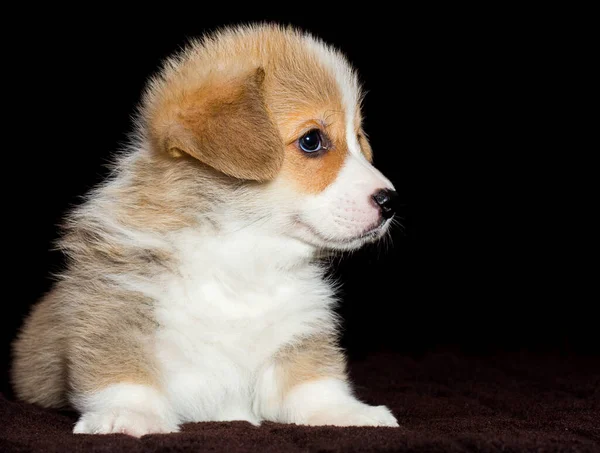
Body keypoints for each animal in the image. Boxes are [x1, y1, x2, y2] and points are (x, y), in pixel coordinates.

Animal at [10, 23, 398, 434]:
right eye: (312, 141)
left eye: (359, 138)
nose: (391, 201)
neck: (241, 250)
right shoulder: (115, 309)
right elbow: (123, 376)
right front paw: (130, 417)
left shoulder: (297, 332)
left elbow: (314, 385)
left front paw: (352, 414)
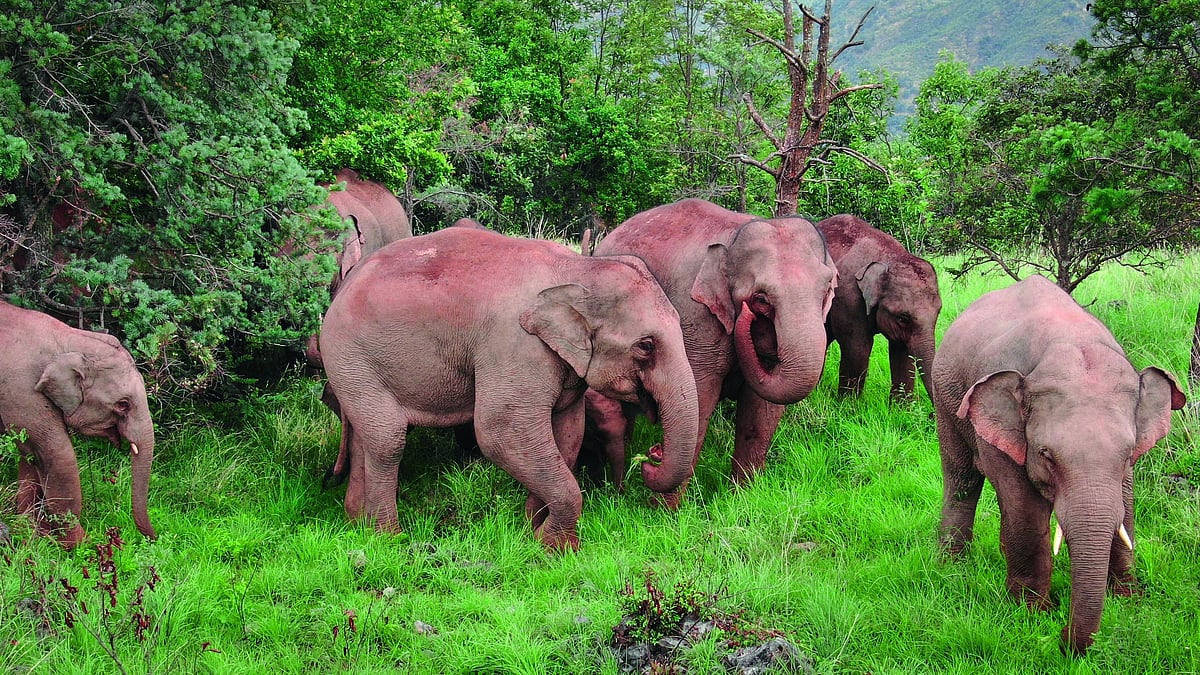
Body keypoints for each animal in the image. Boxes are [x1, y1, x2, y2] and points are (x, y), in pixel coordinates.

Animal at [0, 300, 156, 549]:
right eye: (123, 404)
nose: (155, 538)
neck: (67, 338)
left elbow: (30, 455)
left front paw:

- - - -

### DESCRIPTION OF THE TASK
Reproduce the lines from the one holding "right shoulder: (115, 309)" through the end of the entries above exactly, keeping both ends and dropping every picture.

### RESPONSE FOR THIS EXERCISE
right shoulder: (115, 309)
right elbow: (123, 376)
right front paw: (130, 417)
left shoulder: (297, 332)
left elbow: (314, 385)
left front paw: (352, 414)
Body keypoints for each animal in the image. Boxes are [x1, y1, x2, y2] and points are (x, y), in pixel coordinates.

Animal at [0, 300, 156, 549]:
right eye: (123, 404)
nose: (155, 538)
neck: (67, 338)
left elbow: (30, 455)
left front paw:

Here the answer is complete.